Role of Internal Auditors in Risk Management
Enterprise risk management is a structured process used by organizations in identifying and managing unforeseen situations, either opportunities or threats that are likely to affect their objectives.
The internal auditor of any organization should be able to do assessment of both financial and operational risk because these risks affect the financial misstatement of the organization. Since the internal auditor is concerned with analysing the financial misstatement, he/she should be able to understand what causes these misstatements. However, they should not make risk management decisions because currently most auditors only receive training in finance and therefore risks that are not financial may be given inadequate consideration. (Beasley 8). Internal auditors also should not be part of risk management decision making team because this will interfere with their independency.
According to COSO, risks must be assessed before necessary response is taken. Risk assessment is the process of identifying and analysing possible risks that are likely to affect the organization’s objectives (Moeller 119). It involves analysing the chance that an event will occur and its impact on the business objectives. After risk assessment, we then respond to those risks. Risk response is the way the risks identified in the previous stage is managed. (Moeller124). The different methods of managing risks include:
- Mitigation of risk. It is reducing the chances of the risks occurrence to levels accepted by the business.
- Transferring the risk to another company. This can be done by taking an insurance cover.
- Avoiding the business activities that may make the risk to happen.
The internal auditor’s main role in risk assessment and response is to facilitation of the identification and evaluation of risk and training the management on how to manage this risk. (Beasley 8). They achieve the role of assessing the risk by following three main steps. These include:
- Definition of the problem. This is done by coming up with a number of questions which include who are the stakeholders and the responsible party for the risk. While doing this, they must ensure that there is a relationship between the risk and the risk owner.
- Analyzing Risk. In this step, the chance that a risk will occur is predicted. This so because there are those risks whose likelihood of occurrence is high than others. During the risk analysis, the amount of impact the risk is likely to cause to the business is also evaluated. The two main methods of analyzing risks are quantitative analysis and qualitative analysis.
- Coming up with various alternatives. It involves defining ways of treating the identified risk so that they do not affect the organization goals negatively.
After risks have been identified, an order in which the risk should be treated must be developed. This is because resources are usually limited and therefore the risk to be given the first priority should be the risk with the highest probability of occurring and one that is likely to impact the most on the organization goals. The probability and impact of a risk can be measured or predicted using previous information. If a risk had occurred previously, the internal auditors can use this information to predict its likelihood of occurrence and its impact on the organization objectives.
When managing risk, equal attention should be given to both operational and financial risk. This is because these two activities are linked and therefore focussing on one risk and giving less attention to one will mean that the entire business risk is not managed properly. The overall effect of this scenario is the organization not accomplishing its goals.
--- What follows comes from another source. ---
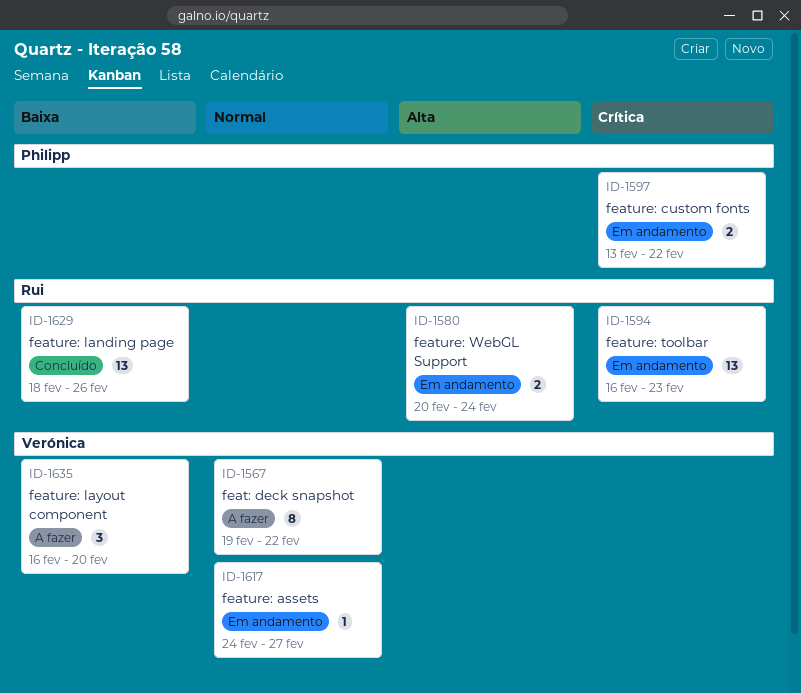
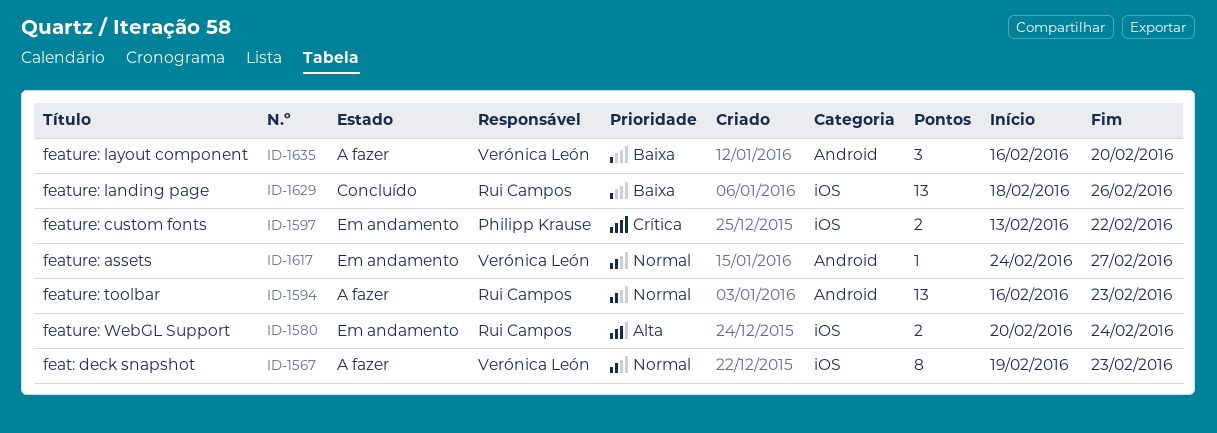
ID-1567, due: Feb 22 -> Feb 23
ID-1594, status: Em andamento -> A fazer
ID-1594, priority: Crítica -> Normal

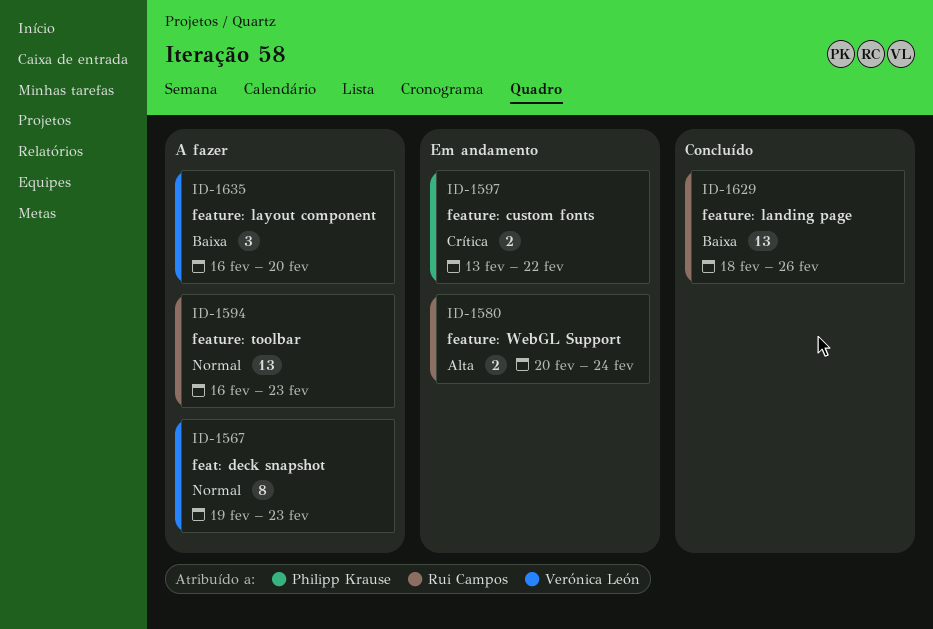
ID-1617: present -> none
organization risk should be identified early enough and this can be achieved if
accurate and timely information is provided to the internal auditors.
Beasley, Mark S. Clune. “ERM: a status report; A study funded by The IIA Research Foundation reveals how far organizations have come in developing enterprise risk management and internal auditing’s role in the process..” Internal Auditor 1 Feb. 2005: 8. Print.
Moeller, Robert R.COSO enterprise risk management establishing effective governance, risk, and compliance processes. 2nd ed. Hoboken, N.J.: Wiley, 20112007. Print.